RepeatModeler v2.0.1 (http://www.repeatmasker.org/RepeatModeler/) was used to identify transposable elements (TE) in the genome assembly. To specifically identify miniature inverted-repeat transposable elements (MITE), the open source software MITE-Tracker56 was applied. Subsequently, the outputs from RepeatModeler and MITE-Tracker were combined with FishTEDB (http://www.fishtedb.org/) and RepBase57, and used as custom repeats library for repeatMasker (http://repeatmasker.org) to classify repetitive elements and estimate their distribution in the enhanced pikeperch genome.

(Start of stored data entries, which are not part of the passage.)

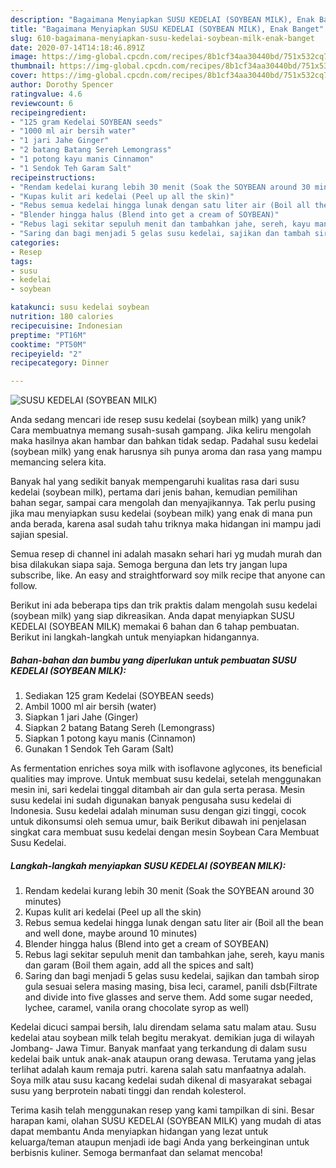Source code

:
 ```yaml
---
description: "Bagaimana Menyiapkan SUSU KEDELAI (SOYBEAN MILK), Enak Banget"
title: "Bagaimana Menyiapkan SUSU KEDELAI (SOYBEAN MILK), Enak Banget"
slug: 610-bagaimana-menyiapkan-susu-kedelai-soybean-milk-enak-banget
date: 2020-07-14T14:18:46.891Z
image: https://img-global.cpcdn.com/recipes/8b1cf34aa30440bd/751x532cq70/susu-kedelai-soybean-milk-foto-resep-utama.jpg
thumbnail: https://img-global.cpcdn.com/recipes/8b1cf34aa30440bd/751x532cq70/susu-kedelai-soybean-milk-foto-resep-utama.jpg
cover: https://img-global.cpcdn.com/recipes/8b1cf34aa30440bd/751x532cq70/susu-kedelai-soybean-milk-foto-resep-utama.jpg
author: Dorothy Spencer
ratingvalue: 4.6
reviewcount: 6
recipeingredient:
- "125 gram Kedelai SOYBEAN seeds"
- "1000 ml air bersih water"
- "1 jari Jahe Ginger"
- "2 batang Batang Sereh Lemongrass"
- "1 potong kayu manis Cinnamon"
- "1 Sendok Teh Garam Salt"
recipeinstructions:
- "Rendam kedelai kurang lebih 30 menit (Soak the SOYBEAN around 30 minutes)"
- "Kupas kulit ari kedelai (Peel up all the skin)"
- "Rebus semua kedelai hingga lunak dengan satu liter air (Boil all the bean and well done, maybe around 10 minutes)"
- "Blender hingga halus (Blend into get a cream of SOYBEAN)"
- "Rebus lagi sekitar sepuluh menit dan tambahkan jahe, sereh, kayu manis dan garam (Boil them again, add all the spices and salt)"
- "Saring dan bagi menjadi 5 gelas susu kedelai, sajikan dan tambah sirop gula sesuai selera masing masing, bisa leci, caramel, panili dsb(Filtrate and divide into five glasses and serve them. Add some sugar needed, lychee, caramel, vanila orang chocolate syrop as well)"
categories:
- Resep
tags:
- susu
- kedelai
- soybean

katakunci: susu kedelai soybean 
nutrition: 180 calories
recipecuisine: Indonesian
preptime: "PT16M"
cooktime: "PT50M"
recipeyield: "2"
recipecategory: Dinner

---
```



![SUSU KEDELAI (SOYBEAN MILK)](https://img-global.cpcdn.com/recipes/8b1cf34aa30440bd/751x532cq70/susu-kedelai-soybean-milk-foto-resep-utama.jpg)

Anda sedang mencari ide resep susu kedelai (soybean milk) yang unik? Cara membuatnya memang susah-susah gampang. Jika keliru mengolah maka hasilnya akan hambar dan bahkan tidak sedap. Padahal susu kedelai (soybean milk) yang enak harusnya sih punya aroma dan rasa yang mampu memancing selera kita.

Banyak hal yang sedikit banyak mempengaruhi kualitas rasa dari susu kedelai (soybean milk), pertama dari jenis bahan, kemudian pemilihan bahan segar, sampai cara mengolah dan menyajikannya. Tak perlu pusing jika mau menyiapkan susu kedelai (soybean milk) yang enak di mana pun anda berada, karena asal sudah tahu triknya maka hidangan ini mampu jadi sajian spesial.

Semua resep di channel ini adalah masakn sehari hari yg mudah murah dan bisa dilakukan siapa saja. Semoga berguna dan lets try jangan lupa subscribe, like. An easy and straightforward soy milk recipe that anyone can follow.


Berikut ini ada beberapa tips dan trik praktis dalam mengolah susu kedelai (soybean milk) yang siap dikreasikan. Anda dapat menyiapkan SUSU KEDELAI (SOYBEAN MILK) memakai 6 bahan dan 6 tahap pembuatan. Berikut ini langkah-langkah untuk menyiapkan hidangannya.

<!--inarticleads1-->

##### Bahan-bahan dan bumbu yang diperlukan untuk pembuatan SUSU KEDELAI (SOYBEAN MILK):

1. Sediakan 125 gram Kedelai (SOYBEAN seeds)
1. Ambil 1000 ml air bersih (water)
1. Siapkan 1 jari Jahe (Ginger)
1. Siapkan 2 batang Batang Sereh (Lemongrass)
1. Siapkan 1 potong kayu manis (Cinnamon)
1. Gunakan 1 Sendok Teh Garam (Salt)


As fermentation enriches soya milk with isoflavone aglycones, its beneficial qualities may improve. Untuk membuat susu kedelai, setelah menggunakan mesin ini, sari kedelai tinggal ditambah air dan gula serta perasa. Mesin susu kedelai ini sudah digunakan banyak pengusaha susu kedelai di Indonesia. Susu kedelai adalah minuman susu dengan gizi tinggi, cocok untuk dikonsumsi oleh semua umur, baik Berikut dibawah ini penjelasan singkat cara membuat susu kedelai dengan mesin Soybean Cara Membuat Susu Kedelai. 

<!--inarticleads2-->

##### Langkah-langkah menyiapkan SUSU KEDELAI (SOYBEAN MILK):

1. Rendam kedelai kurang lebih 30 menit (Soak the SOYBEAN around 30 minutes)
1. Kupas kulit ari kedelai (Peel up all the skin)
1. Rebus semua kedelai hingga lunak dengan satu liter air (Boil all the bean and well done, maybe around 10 minutes)
1. Blender hingga halus (Blend into get a cream of SOYBEAN)
1. Rebus lagi sekitar sepuluh menit dan tambahkan jahe, sereh, kayu manis dan garam (Boil them again, add all the spices and salt)
1. Saring dan bagi menjadi 5 gelas susu kedelai, sajikan dan tambah sirop gula sesuai selera masing masing, bisa leci, caramel, panili dsb(Filtrate and divide into five glasses and serve them. Add some sugar needed, lychee, caramel, vanila orang chocolate syrop as well)


Kedelai dicuci sampai bersih, lalu direndam selama satu malam atau. Susu kedelai atau soybean milk telah begitu merakyat. demikian juga di wilayah Jombang- Jawa Timur. Banyak manfaat yang terkandung di dalam susu kedelai baik untuk anak-anak ataupun orang dewasa. Terutama yang jelas terlihat adalah kaum remaja putri. karena salah satu manfaatnya adalah. Soya milk atau susu kacang kedelai sudah dikenal di masyarakat sebagai susu yang berprotein nabati tinggi dan rendah kolesterol. 

Terima kasih telah menggunakan resep yang kami tampilkan di sini. Besar harapan kami, olahan SUSU KEDELAI (SOYBEAN MILK) yang mudah di atas dapat membantu Anda menyiapkan hidangan yang lezat untuk keluarga/teman ataupun menjadi ide bagi Anda yang berkeinginan untuk berbisnis kuliner. Semoga bermanfaat dan selamat mencoba!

Annotation of gene models was carried out using the funannotate pipeline v.1.5 (https://funannotate.readthedocs.io). First, we obtained transcript and protein sequences of closely related Percidae, including Perca flavescens, Perca fluvialitis, Etheostoma spectabile, and Etheostoma cragini. Second, RNA-Seq from different pikeperch tissues (unpublished data) were aligned to the soft-masked genome with HISAT258 followed by StringTie259 to reconstruct transcripts. Further, augustus v3.260, GlimmerHMM61, SNAP62, and GeneMark63 were used for de novo predictions of protein coding genes. Finally, funannotate was used to integrate transcript evidences, proteins- and transcripts alignments, and de novo gene models to create a consensus gene set. The final gene set was obtained by filtering out genes which were either too short (< 50 amino acids), or had in-frame stop-codons or with significant open reading frame (ORF) homology to TE sequences.

In addition, we predicted the three main types of non-coding RNAs, which play important roles in different cellular processes. We applied tRNAscan-SE algorithm64 to identify transfer RNA (tRNA) genes in pikeperch genome. The ribosomal RNA (rRNA) including 5S, 18S and 28S were predicted with RNAmmer algorithms v1.265. MicroRNA (miRNA) was predicted using the standalone version of miRNAFold66.

Functional annotations of predicted protein-coding genes were carried out based on several functional databases, including Swissprot, Tr-EMBL, NCBI-NR, KEGG, and eggNOG. Association of gene products with Go-terms was performed using Blast2GO within the OmicsBox suite67. We also used InterProScan v568 to map protein domains in the InterPro database, which includes CATH-Gene3D, CDD, HAMAP, PANTHER, Pfam, PIRSF, PRINTS, ProDom, PROSITE, SMAT, SUPERFAMILY, and TIGRFAMs. Lastly, high scoring functional annotations in each database were retained as the final consensus functional annotation results.